Texte d'étude:
^^^^

Confort d’été : pourquoi isoler ne suffit pas
19 août 2026



Internet ne manque pas d’articles sur le confort d’été, mais que voulez-vous, c’est de saison, et vous ne verrez pas d’aussi belles courbes ailleurs.
La maison est isolée par l’extérieur avec 20 cm de fibre de bois rigide. C’est un isolant dense, réputé pour son temps de déphasage important, ici 12h. Le déphasage, c’est le décalage temporel entre le moment où la température est maximale à l’extérieur et celui où elle l’est à l’intérieur. Il a longtemps été l’un des principaux arguments en faveur de l’utilisation des matériaux biosourcés (parce que visiblement l’argument environnemental n’est pas suffisant). Moins connu est son corollaire l’amortissement qui est la proportion de l’onde de chaleur extérieure transmise à l’intérieur.
En 2024, Franck Janin et al. ont montré que le déphasage ne rentrait en jeu que dans 20% des flux thermiques (murs extérieurs et plancher haut), alors que l’ensemble des parois jouent un rôle dans le comportement thermique d’un logement. Les auteurs notent également que plus le bâtiment est isolé, moins le déphasage a d’influence sur la température intérieure, car les flux thermiques sont d’autant plus réduits.
Isoler est donc une étape indispensable pour garder son logement au frais, mais ce n’est pas suffisant. Les protections solaires extérieures sont également essentielles, y compris au nord, qui est soumis à des apports solaires indirects. Contrairement aux casquettes, les volets protègent le vitrage toute la journée, y compris du rayonnement diffus. Ils permettent aussi de ventiler la nuit en sécurisant les ouvertures. Un autre levier d’action est l’isolation du ballon d’eau chaude (je l’ai fait pour l’hiver, les gains ont été significatifs). Enfin, il faut évidemment limiter les apports de chaleur internes : pas de sport à l’intérieur, pas de cuisson au four…
📖 Janin F., Delpont J.-L., Janin M., Janin N. (2024) – Le confort d’été dans l’habitat. Principes fondamentaux, études de cas et solutions écologiques, Éditions Terre Vivante, 224 p.

^^^^

Entrées de la collection:
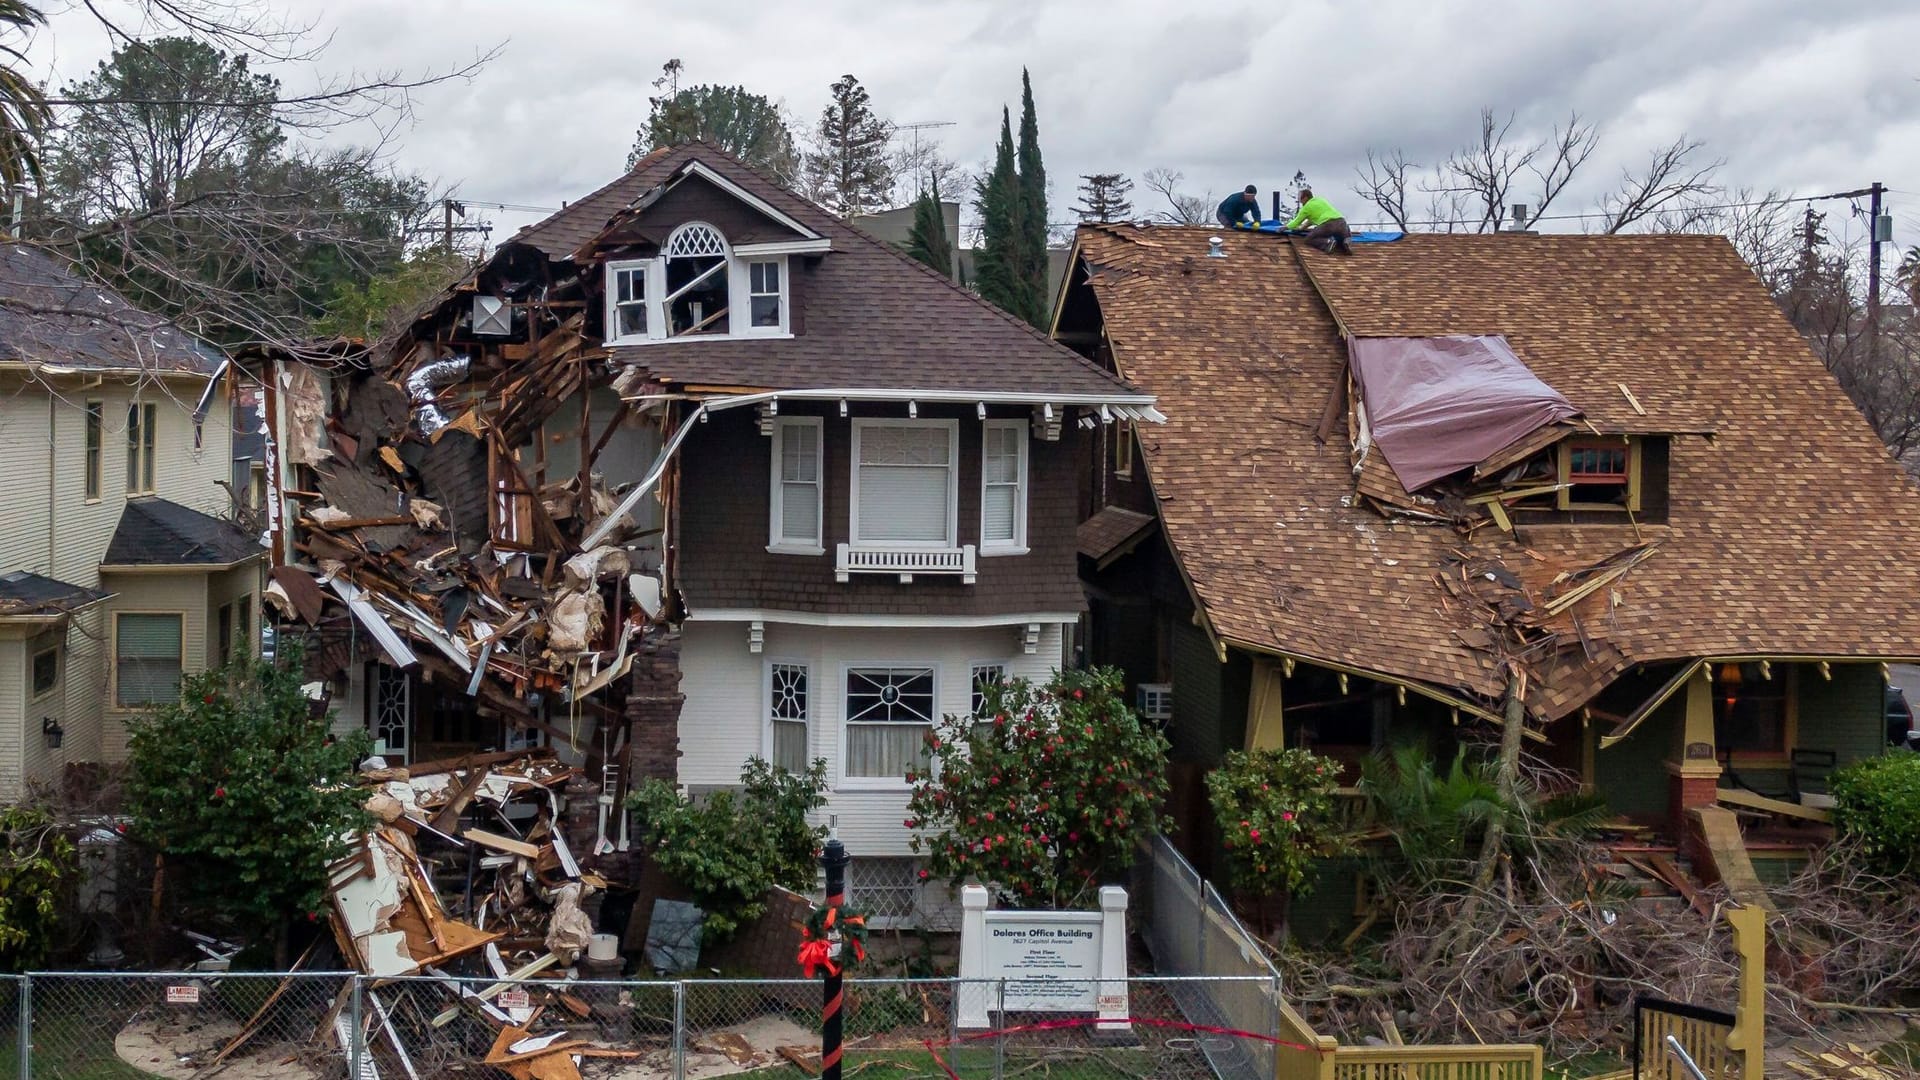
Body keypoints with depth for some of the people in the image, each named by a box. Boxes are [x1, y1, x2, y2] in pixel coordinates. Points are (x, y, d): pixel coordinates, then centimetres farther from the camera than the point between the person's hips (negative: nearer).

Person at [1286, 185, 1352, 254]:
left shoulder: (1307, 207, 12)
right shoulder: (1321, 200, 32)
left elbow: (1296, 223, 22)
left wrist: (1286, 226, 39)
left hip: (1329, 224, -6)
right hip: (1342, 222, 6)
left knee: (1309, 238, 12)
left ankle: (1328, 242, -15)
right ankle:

^^^^

Consigne A:
Recopiez un passage de l'article sur le confort d'été : commencez aux mots "En 2024, Franck" et arrêtez-vous après les mots "d’autant plus réduits.".
Consigne B:
D'après l'article sur le confort d'été, quelle épaisseur de fibre de bois rigide isole la maison par l'extérieur ?
Consigne C:
Selon l'article sur le confort d'été, pourquoi le déphasage influe-t-il moins sur la température intérieure quand le bâtiment est mieux isolé ?

Zone de réponse A:
En 2024, Franck Janin et al. ont montré que le déphasage ne rentrait en jeu que dans 20% des flux thermiques (murs extérieurs et plancher haut), alors que l’ensemble des parois jouent un rôle dans le comportement thermique d’un logement. Les auteurs notent également que plus le bâtiment est isolé, moins le déphasage a d’influence sur la température intérieure, car les flux thermiques sont d’autant plus réduits.

Zone de réponse B:
20 cm.

Zone de réponse C:
Plus le bâtiment est isolé, plus les flux thermiques sont réduits. Le déphasage a donc moins d'influence sur la température intérieure.